- [VORLIEGENDER TEXT]:
╭──

Gefahr von rechts!


Die beiden Bilder zeigen symbolhaft die Gefahren und Bedrohungen durch rechtsextremistische Netzwerke, denen heutzutage vor allem Kinder und Jugendliche ausgesetzt sind. Oben: Das Cover einer "Schulhof-CD" mit rechtsradikaler Musik und Videos, die 2013 in einer bundesweiten Aktion vor Schulen verteilt wurde. Auch in Ottweiler gab es solche Aktionen! Unten: Skinhead-Konzert Berlin im Jahre 2003.


Rechte Netzwerke und rechte Musik


Rechtsextremistische Netzwerke bestehen nicht nur in Deutsch-land. Sie existieren weltweit in vielen Ländern mit unterschiedlichen Strömungen und Zielsetzungen.


In Deutschland gibt es bereits seit den 80er Jahren neue rechts-extremistische Bewegungen, die sich parallel zur Entwicklung neuer Kommunikationstechniken und -formen (vor allem des Internets und des Mobilfunks) in eigens dazu geschaffenen Netzwerken organisieren.


Zielgruppe der Organisatoren dieser rechtsextremistischen Netzwerke sind in erster Linie junge Menschen. Das Lockmittel für die Verbreitung ihrer rechtsextremistischen Ideologien ist die Musik. Die aus dem harmlosen HIP-HOP der siebziger Jahre hervorgegangenen Musikrichtungen der rechten Szene entwickelten sich dabei zum Schlüssel bei der Rekrutierung von jungen Kämpfern für die „gemeinsame Sache“, den Kampf gegen den Staat, die Ausländer und gegen alles, was nicht deutsch-national ist. Heute dominieren rechtsradikaler Rock (Hart- und Metal), Punk und rechter Rap die Musikszene.

╰──

- [AUFGABEN]:
- a) Seit wann gibt es laut dem Text über rechte Netzwerke in Deutschland neue rechtsextremistische Bewegungen?
- b) Zähle alle Musikrichtungen auf, die laut dem Text über rechte Netzwerke heute die Musikszene dominieren.
- c) Schreibe aus dem Text über rechte Netzwerke den Teil zwischen „Rechtsextremistische Netzwerke bestehen“ und „Strömungen und Zielsetzungen.“ einschließlich ab.
Die Auflistung hat mit dem Text nichts zu tun.

- [VORLIEGENDE DATEN]:
╭──

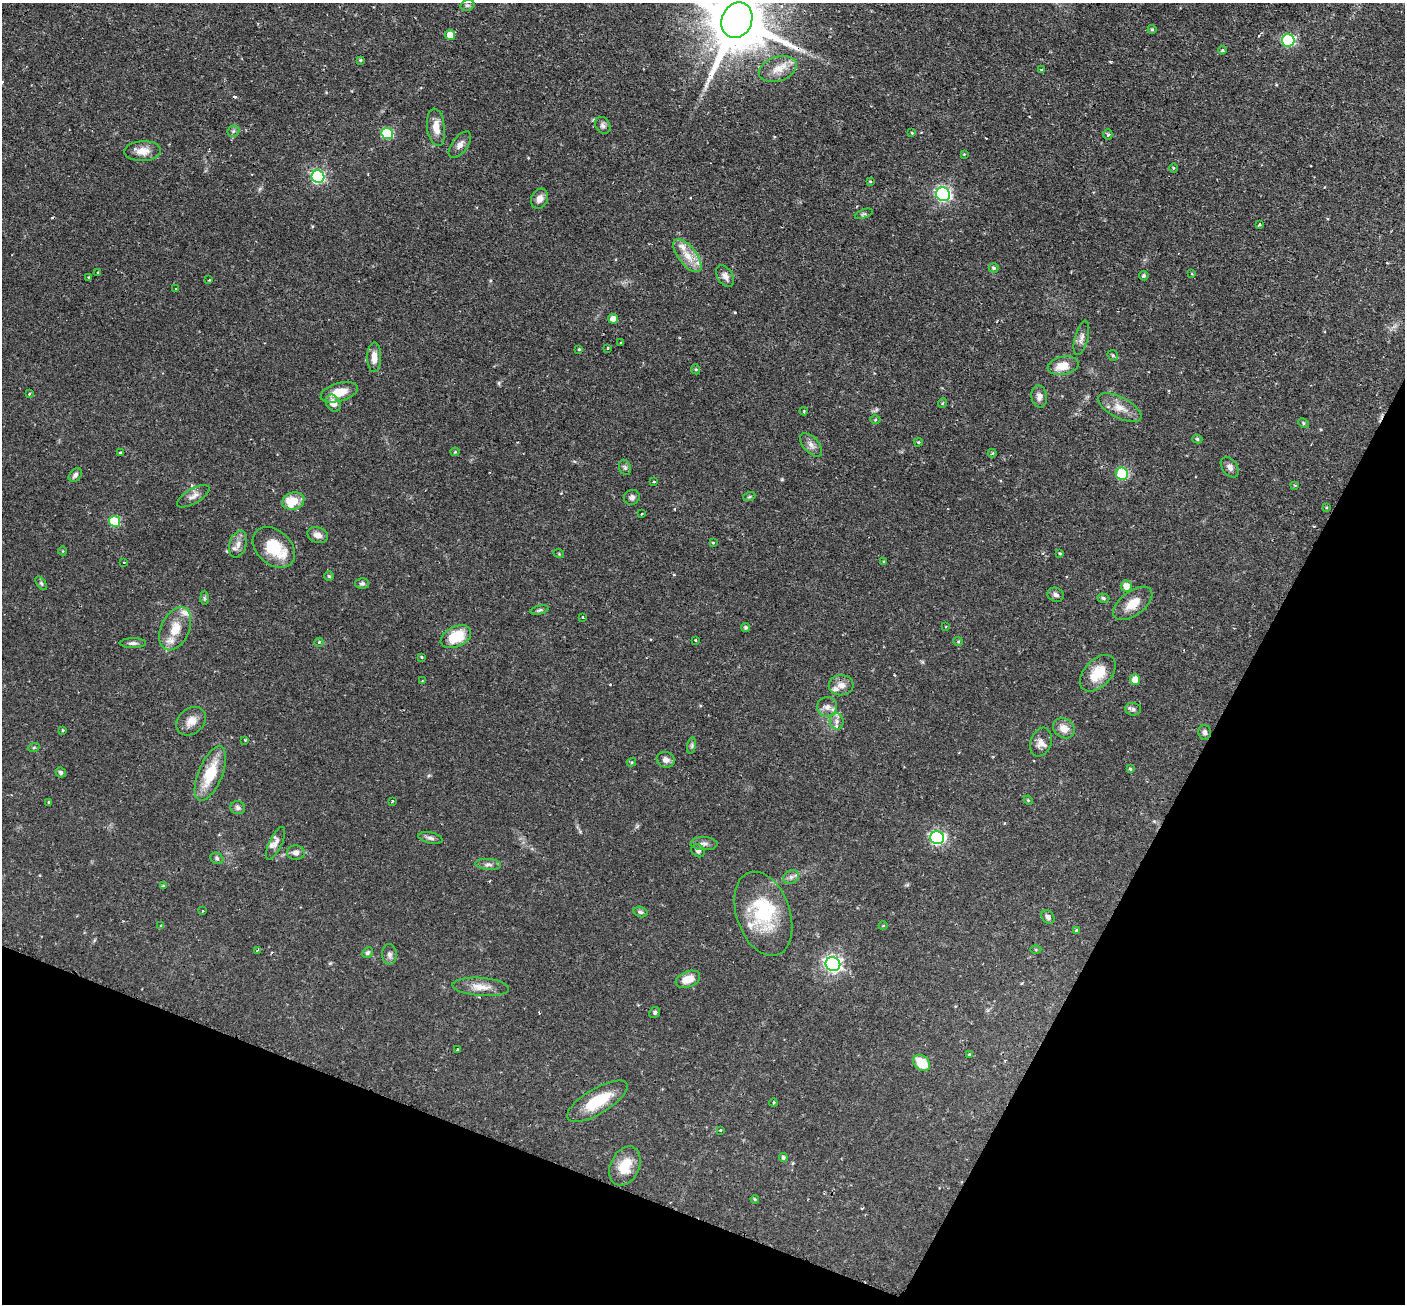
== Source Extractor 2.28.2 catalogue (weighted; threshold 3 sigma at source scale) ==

╰──

- [LÖSUNGEN]:
- a) Seit den 80er Jahren.

- b) Rechtsradikaler Rock (Hart- und Metal), Punk und rechter Rap.

- c)
Rechtsextremistische Netzwerke bestehen nicht nur in Deutsch-land. Sie existieren weltweit in vielen Ländern mit unterschiedlichen Strömungen und Zielsetzungen.